__Work order 1__. Please update the listing, starting at its first line and stopping after the line that contains "rv: 5100; rpm". Change "tachometer" to "rev counter", keep everything else the same, and leave the picture out of your copy.

__Reading passage__.
========

Government is not reason. It is Force. And since force and coercion necessarily infringe on the freedom of any person whenever it is used, the coercive action will always either be morally right or morally wrong. There is no way around this. When it becomes apparent that governments operate using the medium of force, the dilemma immediately should become very clear: When is it moral and legitimate to use force against our fellow human beings via our agents in government?
First, before that question is answered, some basic premises must be remembered.
The principles outlined in the Declaration of Independence answer the questions of “why,” and “what” as far as governments are concerned. It outlines the reasons for having civil government at all. It asserts that the sole legitimate purpose of civil government is the protection of fundamental rights, and the enforcement of fundamental duties, both of which are inherent in man. Therefore, if we do not clearly understand the bounds of those rights and those rights’ corresponding duties, then we can, all too quickly, create a situation where our agents in government are acting contrary to their entire purpose. And if this ever becomes the case, the people have a right and duty to “alter or abolish” that government.
Therefore, if rights are unalienable to the individual, and legitimate government action would necessarily be derived from those rights, the before mentioned question becomes more easily identifiable: When is it moral and right for us as individuals to use force against our fellow-man? Once this question is answered, the answer to the question involving civil government should become extremely clear, due to the fact that legitimate government action must be in harmony with legitimate individual action. Such legitimate action is only in the defense of those rights, and thus, the enforcement of other people’s duties! It is in response to another person’s failure to live in harmony with their unalienable duties inherent in their personhood in a way that is harming another person. It is only force that is reactionary in the defense of one’s own rights. It is moral and right when it is strictly a defensive measure.
Thus, government force must be held to this principle. Government force should be married to the principle of only using its power in the defense of individual rights, and the enforcement of individual duties. This is especially true since representative government can’t possibly derive any legitimate authority outside of the individual rights/duties of the members of the society which it represents. Anything else could not be an exercise of authority, but merely an abuse of power.
A government in harmony with its entire purpose for existing would hold a defensive standard, and would be a government by restoration. It would be a limited government, which mechanism would only be used to aid in preventing injustice from reigning, instead of taking the presumptuous and active role of “promoting justice,” or even “supplying social justice.” Any government action contrary to this limited and defensive stance would be, at best, unnecessary, and at worst, an outright infringement on people’s rights. And once again, if that were the case, it would be a government which acts contrary to its entire purpose for existing.

========

__Work order 2__. Translate this sentence from the passage on government and force into Spanish: "Anything else could not be an exercise of authority, but merely an abuse of power."

__Measuring device reading data__.
========

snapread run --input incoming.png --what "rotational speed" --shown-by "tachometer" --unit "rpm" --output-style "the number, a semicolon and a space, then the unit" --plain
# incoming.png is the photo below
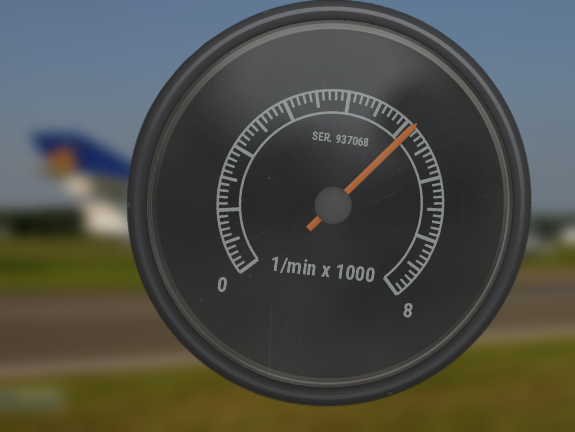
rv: 5100; rpm
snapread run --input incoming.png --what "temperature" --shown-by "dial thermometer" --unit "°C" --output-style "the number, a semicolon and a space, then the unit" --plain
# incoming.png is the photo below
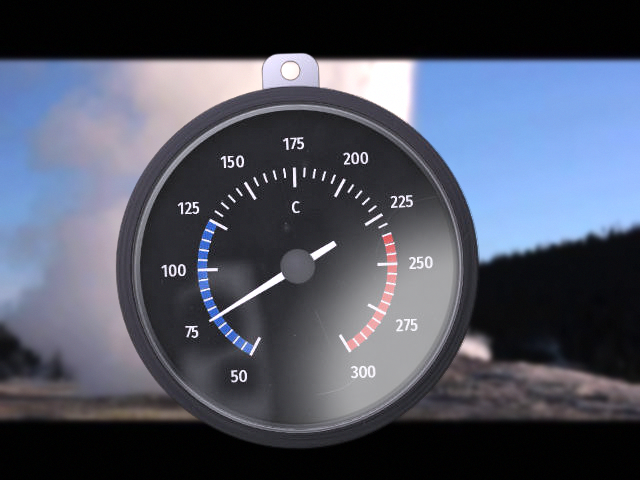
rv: 75; °C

========

__Task answer 1__.
snapread run --input incoming.png --what "rotational speed" --shown-by "rev counter" --unit "rpm" --output-style "the number, a semicolon and a space, then the unit" --plain
# incoming.png is the photo below
rv: 5100; rpm

__Task answer 2__. Cualquier otra cosa no podría ser un ejercicio de autoridad, sino simplemente un abuso de poder.